KarmaTube is the latest user-generated content Web site, like YouTube, where viewers provide the videos. But that’s where the resemblance ends. KarmaTube’s videos are meant to inspire change and spread some good around. Apparently it’s really caught on — launched last January, KarmaTube already has more than 10,000 subscribers.
KarmaTube is run on a completely volunteer basis and operates with zero budget. This, Douglas tells me, is part of the beauty of the organization. It is all about service and creating good karma.
Talking to Douglas got me thinking about karma, and how it appears here in my own neighborhood of Park Slope. In fact, right across the street from where I was having coffee at Ozzie’s, I found my first example. There was the grand opening of Mandala Tibetan Store, which sells Tibetan jewelry, fabric goods and artworks. That storefront had been empty for a few weeks, after the shoe store, which had been there for years, closed.
It turns out that the owner of the building is allowing Mandala to try its hand at success at a sharply reduced rental rate while he continues to look for a permanent tenant.
Now that’s creating good karma!
Of course, there are plenty of examples around here of not-so-good karma, too. How about building a Whole Foods on a toxic site? Bad karma. Allowing the fence to fall in, making it possible for neighborhood kids to play in the construction site — very bad karma.
What about all the children’s clothing stores on Seventh Avenue that shut down early on Halloween, refusing to take part in the annual Slope tradition of giving out candy? Bad karma.
Baking dozens of bright orange bagels for Halloween? Good karma! (Unless, of course, you worry about having your kids eat all that dye. Hmm … well, so-so karma for La Bagel Delight.)
Parking in front of someone’s private garage — bad karma, definitely. Putting a note on your windshield with your cellphone number on it in case the garage owner needs you to move? Still not exactly good karma — but better.

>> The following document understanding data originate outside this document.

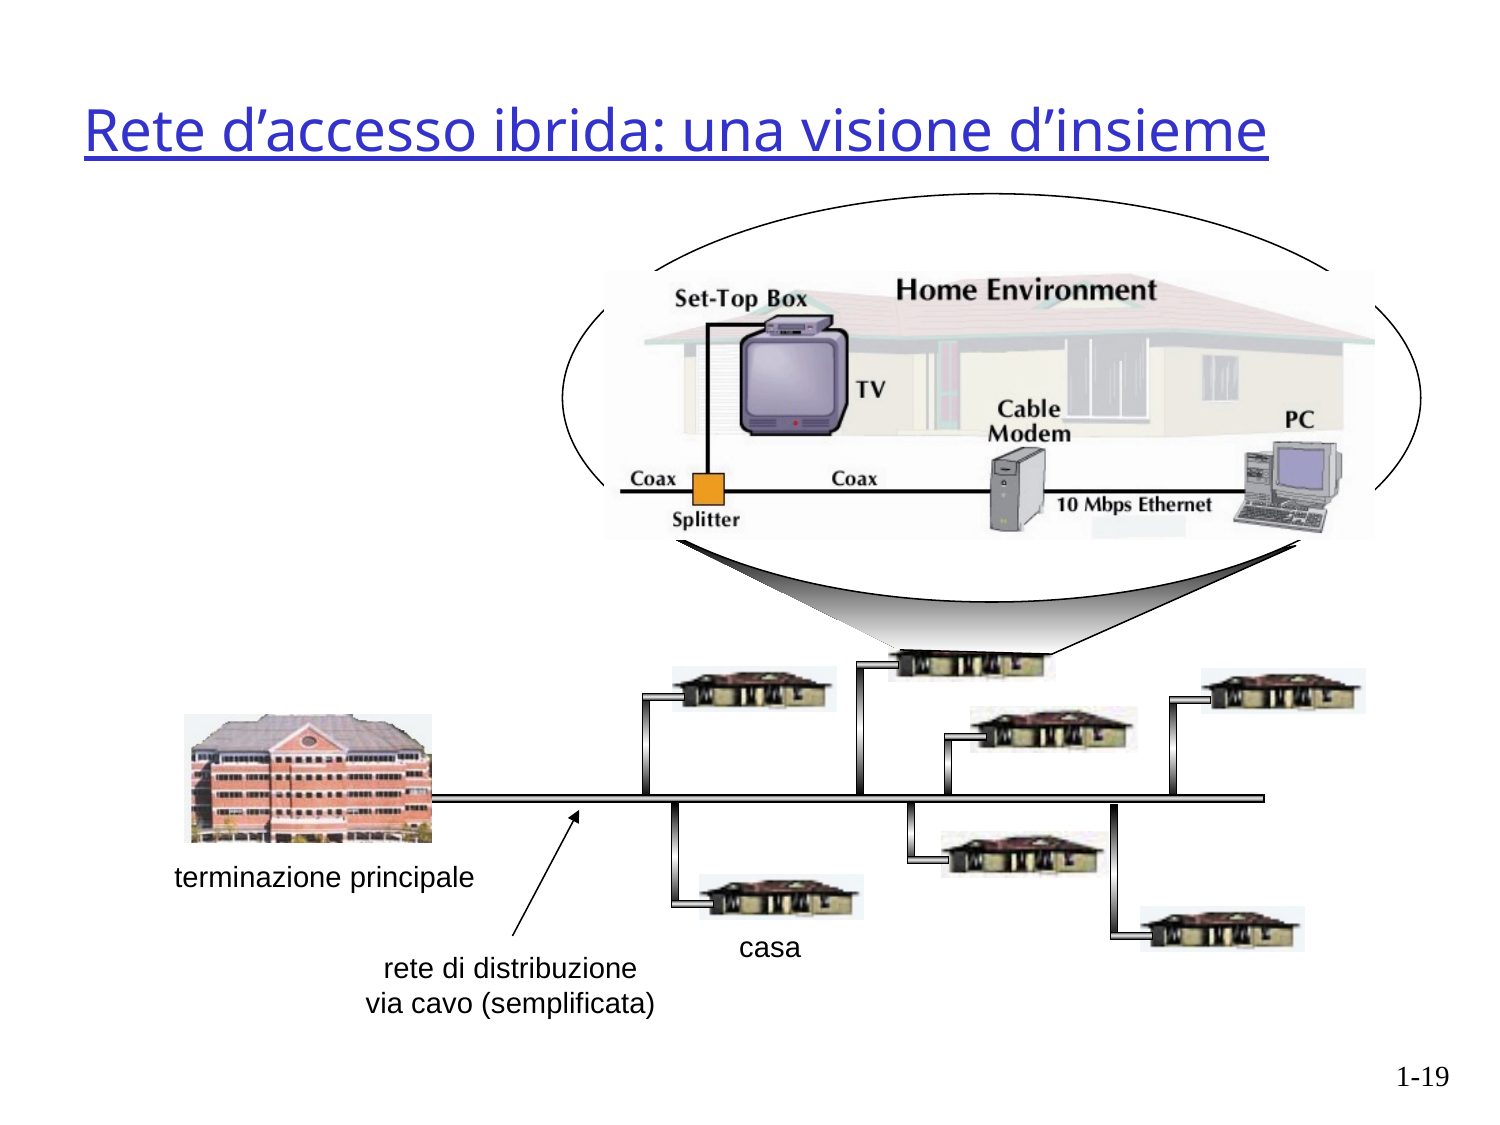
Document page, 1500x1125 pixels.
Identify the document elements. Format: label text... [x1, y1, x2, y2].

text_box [856, 662, 899, 796]
title Rete d’accesso ibrida: una visione d’insieme [68, 34, 1419, 223]
picture [970, 706, 1138, 753]
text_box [1110, 804, 1153, 940]
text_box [671, 803, 714, 908]
text_box [512, 809, 580, 936]
text_box [689, 795, 855, 803]
picture [184, 714, 432, 844]
text_box [987, 795, 1164, 803]
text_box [944, 732, 987, 796]
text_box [1168, 696, 1211, 800]
text_box terminazione principale [159, 850, 491, 901]
picture [1140, 905, 1306, 952]
picture [698, 874, 864, 921]
slide_number 1-19 [1362, 1049, 1465, 1125]
picture [671, 666, 837, 712]
picture [1200, 668, 1366, 715]
picture [888, 655, 1056, 682]
text_box [438, 795, 638, 803]
text_box [1214, 795, 1264, 803]
text_box [900, 795, 940, 803]
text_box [642, 693, 685, 798]
text_box rete di distribuzione via cavo (semplificata)‏ [350, 941, 671, 1027]
picture [941, 831, 1109, 878]
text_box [562, 193, 1421, 655]
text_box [906, 801, 949, 865]
text_box casa [724, 929, 817, 971]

Asking people to contribute used books for charity? Good karma. Getting upset when you get too many? Bad karma.
Letting homeless guys sleep on the steps of your church? Good karma. Watching the situation get out of hand and asking them to leave? Yipes — now I’m stuck.

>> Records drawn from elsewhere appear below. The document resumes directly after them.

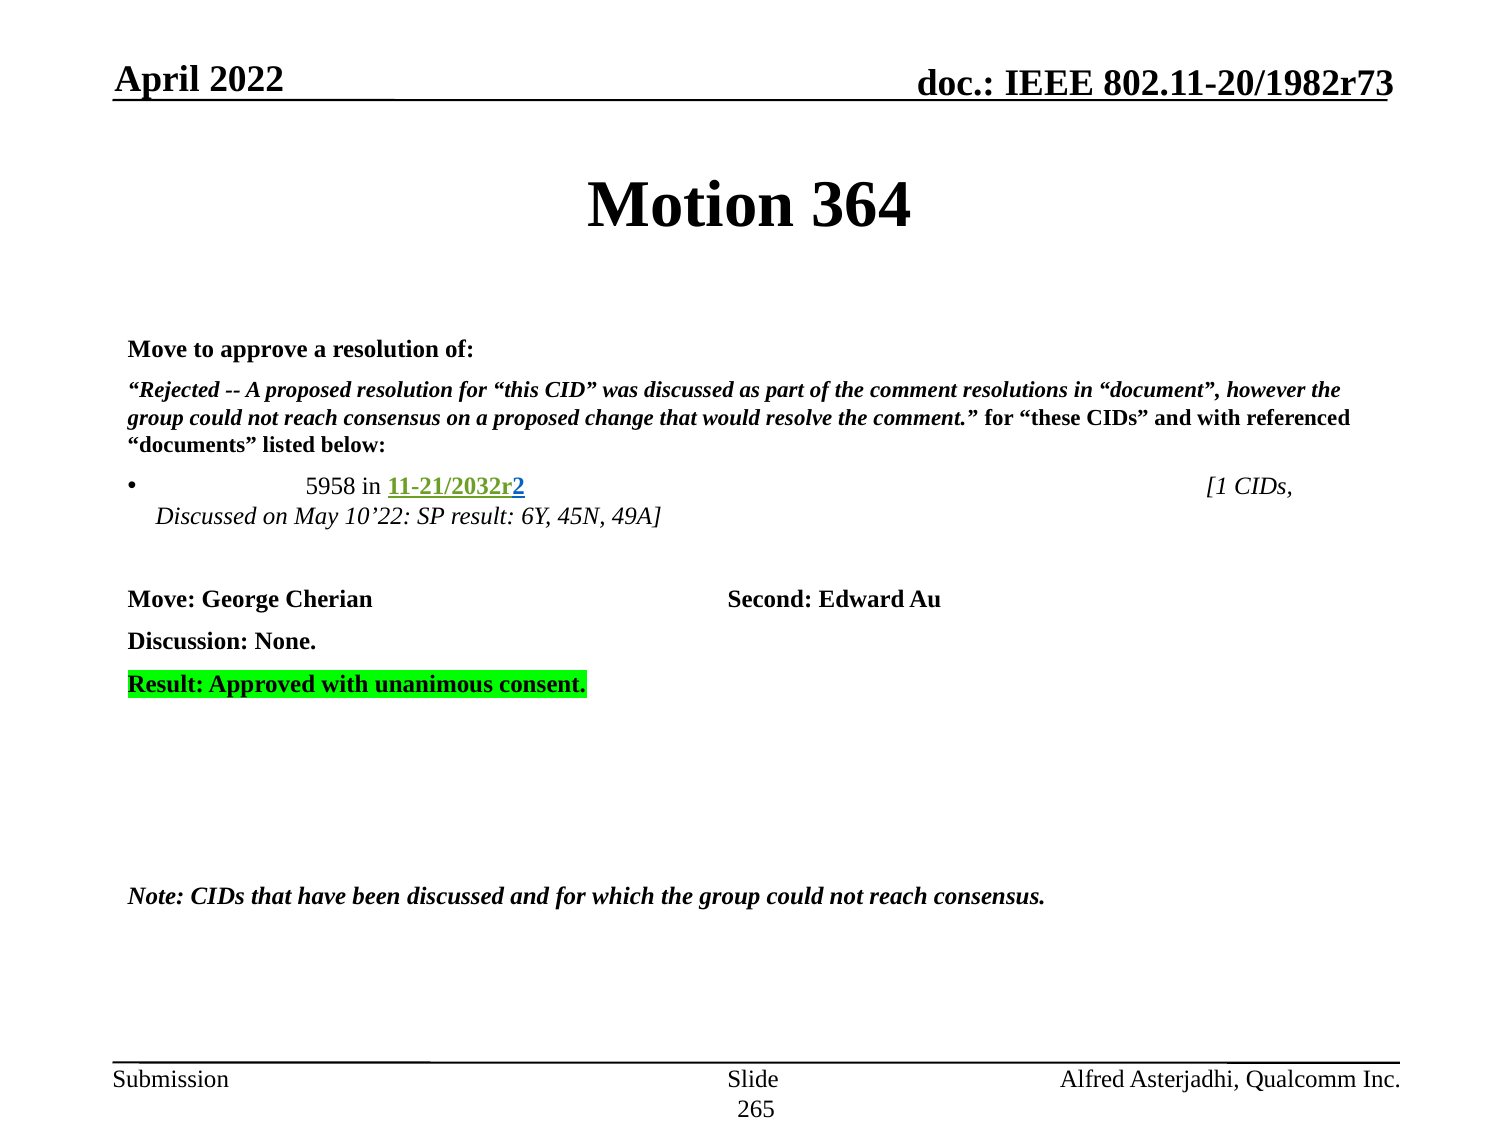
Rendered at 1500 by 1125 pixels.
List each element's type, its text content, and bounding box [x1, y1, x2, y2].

slide_number Slide 265 [712, 1061, 800, 1123]
list Move to approve a resolution of: “Rejected -- A proposed resolution for “this CID” was discussed as part of the comment resolutions in “document”, however the group could not reach consensus on a proposed change that would resolve the comment.” for “these CIDs” and with referenced “documents” listed below: 5958 in 11-21/2032r2 [1 CIDs, Discussed on May 10’22: SP result: 6Y, 45N, 49A] Move: George Cherian Second: Edward Au Discussion: None. Result: Approved with unanimous consent. Note: CIDs that have been discussed and for which the group could not reach consensus. [112, 324, 1388, 1063]
title Motion 364 [112, 112, 1388, 288]
footer Alfred Asterjadhi, Qualcomm Inc. [878, 1061, 1402, 1093]
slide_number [114, 54, 423, 100]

It looks like trying to be the neighborhood karma arbiter isn’t as easy as I thought it would be. I suspect I may simply be confusing good karma and bad karma with what I approve of and don’t approve of.
So I asked Douglas what the karma in KarmaTube all about.
“Karma is a Sanskrit word that means action,” she told me. “Everything we do actively contributes to our past, present, and future experiences.” The cause and effect nature of this definition is not about what is good or bad. And, then there is that business about how doing good leads to more good.
I had hoped for a more distinct definition to guide me in my karma scoring. Worse, I am horrified to realize that if I am too reckless with my “bad” karma labels, I myself may be creating bad karma!
OK, maybe the storeowners of all those children’s clothing stores have kids of their own to take trick-or-treating. Maybe that person who parked in front of my neighbor’s garage was responding to an emergency. And maybe we aren’t doing those homeless men any favors by letting them sleep on church steps and giving them money. Perhaps that keeps them from seeking the help they really need.
It’s a tricky business, that karma thing.